We, the coauthors, thought these structural differences will end up being potentially clinically useful, because different mechanisms of action could only mean that we could serve a greater percentage of our patients who might be either underserved by their current treatment or may be having side effect challenges. We believe that diversity is a significant positive.
In this paper, we very importantly address the issue of “Why do we need more options to Schedule II stimulant medications in the treatment of ADHD?” Obviously, these stimulant medications are highly effective. There's no question about that. But even with their great effectiveness, they only, at best, serve the needs of about 70 percent of our patients. What about the rest?
Additionally, there are side effect issues many of these patients have. What about them?
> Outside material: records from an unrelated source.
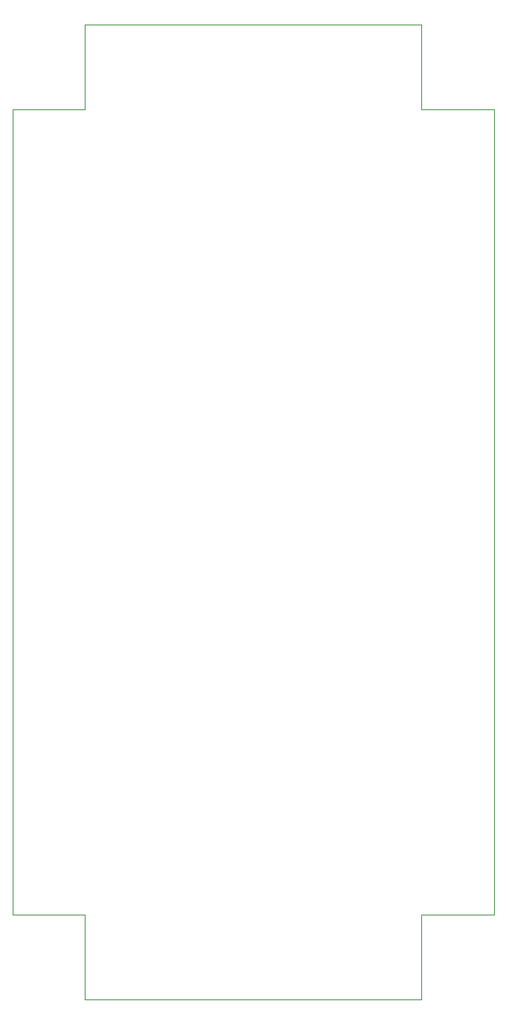
<source format=gm1>
%TF.GenerationSoftware,KiCad,Pcbnew,7.0.6*%
%TF.CreationDate,2024-08-31T12:14:03+02:00*%
%TF.ProjectId,Analog-Video-Comb-Filter,416e616c-6f67-42d5-9669-64656f2d436f,rev?*%
%TF.SameCoordinates,PX71d9820PY9157080*%
%TF.FileFunction,Profile,NP*%
%FSLAX46Y46*%
G04 Gerber Fmt 4.6, Leading zero omitted, Abs format (unit mm)*
G04 Created by KiCad (PCBNEW 7.0.6) date 2024-08-31 12:14:03*
%MOMM*%
%LPD*%
G01*
G04 APERTURE LIST*
%TA.AperFunction,Profile*%
%ADD10C,0.050000*%
%TD*%
G04 APERTURE END LIST*
%TO.C,N1*%
D10*
X45940000Y96340000D02*
X53690000Y96340000D01*
X53690000Y10340000D01*
X45940000Y10340000D01*
X45940000Y1270000D01*
X9940000Y1270000D01*
X9940000Y10340000D01*
X2190000Y10340000D01*
X2190000Y96340000D01*
X9940000Y96340000D01*
X9940000Y105410000D01*
X45940000Y105410000D01*
X45940000Y96340000D01*
%TD*%
M02*

</source>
Also, what if patients have worries about diversion, addiction, insomnia, weight challenges, mood difficulties, anxiety, tics, just to name a few?
We thought even though stimulants are surprisingly and thankfully very effective, there is a very clear need to have more treatment options besides the stimulant medications for the treatment of ADHD.
Therefore, we offered this paper with a strong desire to offer you a lay of the land as to what is currently available in the world of nonstimulants and what we hope and expect will be available in the near future.
We, the coauthors, thank you very much for your interest on the topic of current and future nonstimulants in the treatment of ADHD. This is Rakesh Jain wishing you and your patients the very best. Goodbye.
Cutler AJ, Mattingly GW, Jain R, O'Neal W. Current and future nonstimulants in the treatment of pediatric ADHD: monoamine reuptake inhibitors, receptor modulators, and multimodal agents. CNS Spectrums. 2020:1-9.